The Crohn’s in Childhood Research Association (CICRA) is a national registered charity founded in 1978. CICRA’s mission is to advance knowledge of childhood inflammatory bowel disease (IBD), in particular Crohn’s disease and Ulcerative colitis, through:
- Supporting several research funding streams – which currently include Research Fellowships, PhD Studentships, Project Grants and some educational bursaries. The aim is to finance high quality, peer reviewed medical research and disseminate the results.
- Providing effective education for patients, their relatives and the public in the problems related to these disorders.
- Providing support for members, families and health care professionals through the sharing of understanding and information about IBD, facilitating communication within the membership and organising IBD family information days throughout the UK.
Why is CICRA needed?
The Crohn’s in Childhood Research Association is the national registered charity committed solely to improving the lives of children and adolescents suffering from Crohn’s disease and Ulcerative colitis, two of the most important diseases in a group of illnesses known collectively as IBD.
Childhood IBD is little known to the general public despite the fact that over the last 45 years there has been a dramatic increase in the number of children affected by this condition. Crohn’s disease and Ulcerative colitis are chronic conditions for which there is still no known cause or cure and are characterised by periods of remission and relapse. It is now estimated that there are more than 500,000 patients of all ages diagnosed with IBD across the UK and that of the newly diagnosed 25% are under 18 and 5% of those are under 5 years of age.
IBD has only been seen in children since around the mid 70s.
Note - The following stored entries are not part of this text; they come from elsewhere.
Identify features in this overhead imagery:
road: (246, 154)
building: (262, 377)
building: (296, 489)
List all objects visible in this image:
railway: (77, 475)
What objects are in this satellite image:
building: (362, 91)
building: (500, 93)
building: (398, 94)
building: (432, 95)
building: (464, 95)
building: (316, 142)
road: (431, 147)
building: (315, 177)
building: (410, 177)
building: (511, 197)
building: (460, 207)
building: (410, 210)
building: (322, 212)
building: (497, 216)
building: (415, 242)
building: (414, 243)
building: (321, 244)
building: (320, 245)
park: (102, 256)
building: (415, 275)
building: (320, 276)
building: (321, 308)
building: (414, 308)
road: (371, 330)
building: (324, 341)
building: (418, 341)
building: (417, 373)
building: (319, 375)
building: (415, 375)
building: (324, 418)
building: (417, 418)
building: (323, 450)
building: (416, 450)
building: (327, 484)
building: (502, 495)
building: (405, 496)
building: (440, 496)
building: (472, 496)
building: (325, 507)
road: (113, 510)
When CICRA was formed in 1978 there were very few general paediatricians in a position to diagnose or treat these children without the help of a gastroenterologist treating adults with the condition. CICRA’s first mission therefore was to give young doctors the opportunity to train in paediatric gastroenterology. In 1982 CICRA set up the first UK Paediatric Gastroenterology Laboratory in London.
What type of research does CICRA fund?
This falls into four categories:
- 3 year Clinical/Research Fellowships
- 3 year PhD Studentships
- 1 – 2 year Project Grants
- Small bursary awards (at the discretion of the Trustees)
A Research Fellowship is a clinical/scientific training post for paediatricians in training who are seeking to specialise in paediatric gastroenterology. Many of the leading paediatric gastroenterologists in the UK have been trained through this scheme.
PhD studentships are to encourage young scientists to develop an interest in IBD whilst carrying out a 3-year research project to gain their PhD.
Project grants are for either a single project or as part of a larger ongoing project.
Bursary grants up to £400 are awarded to UK based health professionals (trainees, IBD nurses and final year medical students involved in IBD research). These awards are to assist with cost of attending scientific/medical meetings. Preference is given to those presenting their own paediatric IBD work or for attending IBD related training courses.
An annual £1000 bursary grant is awarded to trainee paediatric gastroenterologists towards travel to international scientific/medical meetings or as a Start-up grant for a pilot study.
How does CICRA support its research activity?
Applications for grants in the three main funding streams are advertised on an annual basis. The level of research is determined by the funds available to the Trustees and the recommendations of the CICRA Advisory Panel. CICRA keeps a reserve account to cover all grants awarded.
Who may apply for a grant?
Applications for the Fellowships are invited from any institution in the UK who has the infrastructure, ability and qualified staff to supervise the training in both clinical and scientific training in childhood IBD.
Applications for a PhD studentship are invited from any department / supervisor in the UK with suitable laboratory facilities and are qualified to supervise the three year PhD student in paediatric IBD.
Project grants are open to any UK based qualified person carrying out, or wishing to carry out, a specific line of research into IBD.
How are the awards assessed?
With the exception of the Small Bursary Awards, all applications undergo strict peer review using the CICRA Advisory Panel and external referees from this country and overseas. The CICRA Advisory Panel is made up of eminent scientists and clinicians specialising in gastroenterology. The process of grading and contact with referees and CICRA Advisors is carried out from the CICRA office with external referee comments and gradings presented to the Panel before their annual meeting. The CICRA Chair, Vice Chair or one Trustee attend the meetings to observe and answer any queries. The Chair of the Advisory Panel makes a recommendation on funding to the Board of Trustees who then make the final decision.
The Association of Medical Research Charities
CICRA is a member of the AMRC and abides by the AMRC statements on ‘University Funding’ and the ‘Position statement on the Use of Animals in Research’ (www.armc.org.uk).